Anlässlich ihres fünften Bestehens präsentieren die Colonaden im Kölner Hauptbahnhof eine erfreuliche Bilanz: Das rund 11.500 qm große Einkaufs- und Dienstleistungszentrum (70 Shops und Gastronomiebetriebe) wird in diesem Jahr einen Bruttoumsatz von hochgerechnet 78 Mio. € erlösen – 1 % mehr als im Vorjahr. Dabei wird mit 38 Mio. € fast die Hälfte des Umsatzes im Gastronomie- und Lebensmittelbereich erwirtschaftet. „Der Bahnhof im Herzen der Stadt wird sehr gut angenommen. Auch gastronomisch ist er eine beliebte Adresse“, kommentiert Center-Manager Stefan Schneider (ECE) die positive Entwicklung. Pro Tag passieren rund 220.-250.000 Menschen den Hauptbahnhof. Bis zu 35.000 von ihnen laufen täglich durch die Markthalle, die zu den größten und schönsten Fressmeilen Kölns gehört.

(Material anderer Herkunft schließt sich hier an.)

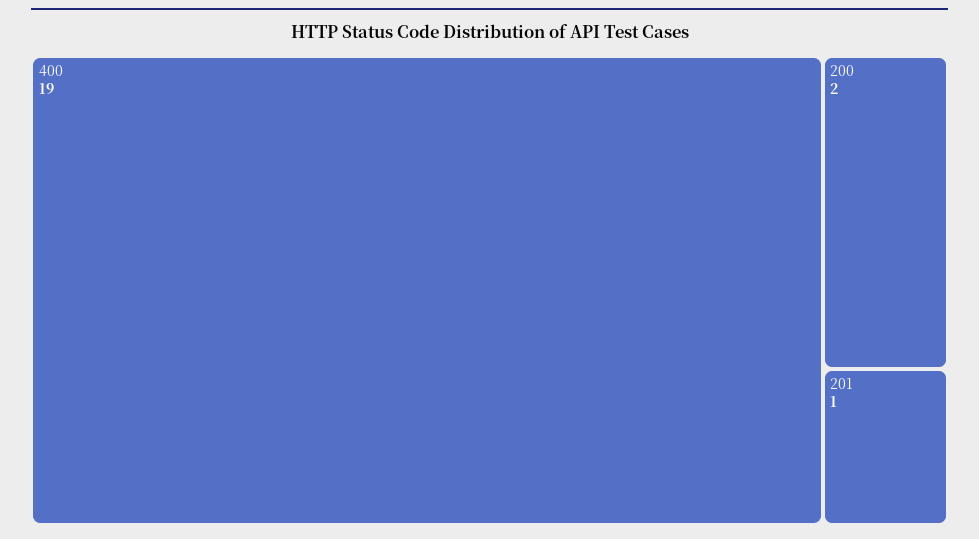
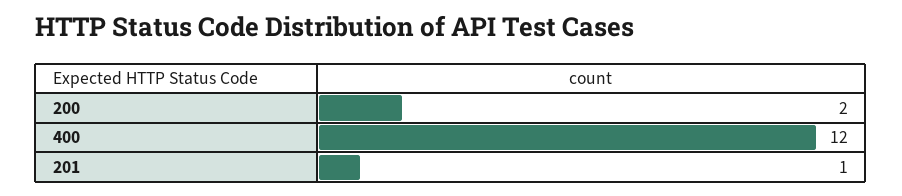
400: 19 -> 12

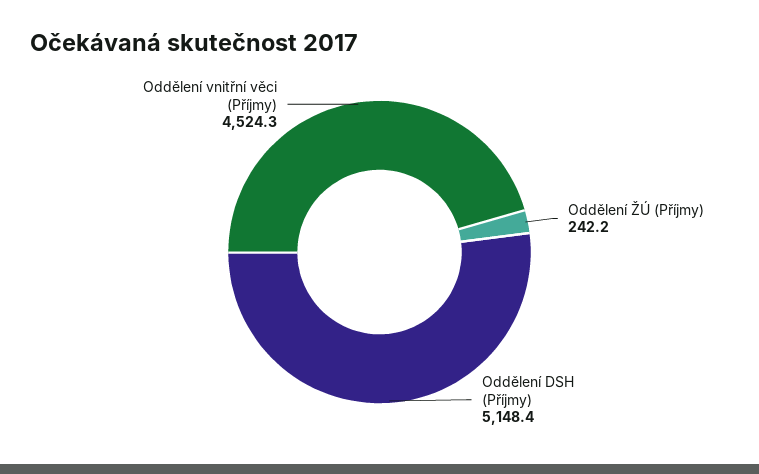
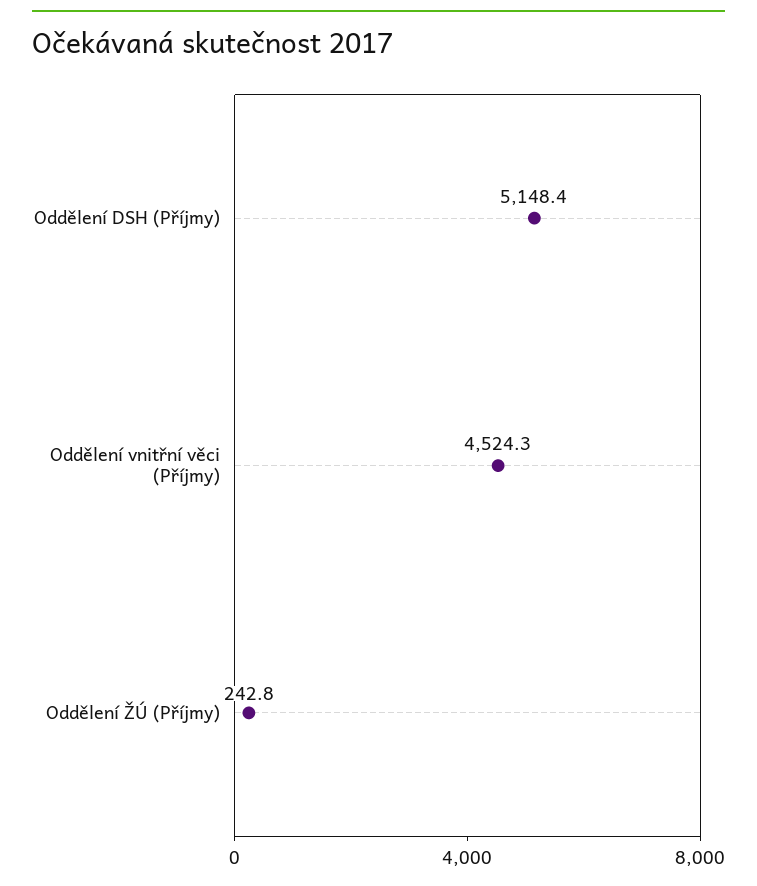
Oddělení ŽÚ (Příjmy): 242.2 -> 242.8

Von McDonald’s und Nordsee über Stockheim bis zu Mr. Clou, Le Crobag und Segafredo sind im Bahnhof viele bekannte Foodservice-Marken vertreten. Morgens ab 6.30 Uhr, über Mittag und nach Feierabend herrscht in vielen Betrieben Rush Hour. Neben Take away-Produkten sind vor allem schnelle Frühstücksofferten und Kombi-Menüs gefragt. „Zwischen 4 und 5 €“ geben die Kunden nach Schätzungen des Center-Managers heute im Gastronomiebereich aus. Als die Colonaden im Jahr 2000 an den Start gingen, betrug der Pro-Kopf-Umsatz noch 5 DM. Damals nahm man für das erste Jahr einen Gastronomieumsatz von 40 Mio. DM (20,4 Mio. €) ins Visier. Die Gründe für den wirtschaftlichen Erfolg der Colonaden? Neben der hohen Frequenz führt Schneider den attraktiven Branchenmix an. „Darüber hinaus betreiben wir gezieltes Marketing und veranstalten viele Aktionen, um die Verweilqualität im Bahnhof zu erhöhen.“



Seit der Eröffnung im Jahr 2000 hat es im Bahnhof nur wenige Mieterwechsel gegeben. Im vergangenen Jahr sind Burger King und Tchibo neu hinzu gekommen. Vor einigen Wochen feierte das neue Hähnchengrill-Konzept 'Feuer & Flamme' der Compass Group Premiere. Der 90 qm große Betrieb - bundesweit der erste seiner Art - ist am Platz des früheren Mitropa-Konzeptes 'Chiquito' zu finden. Ebenfalls neu ist 'Pendler’s', das vom Wirt des 'Haxenhaus' in der Altstadt betrieben wird. Und noch ein weiterer Neuzugang steht den Kölnern ins Haus: Voraussichtlich im vierten Quartal diesen Jahres wird auch 'Schweinske' (Herkunft Hansestadt Hamburg) eine Dependance in der Markthalle eröffnen.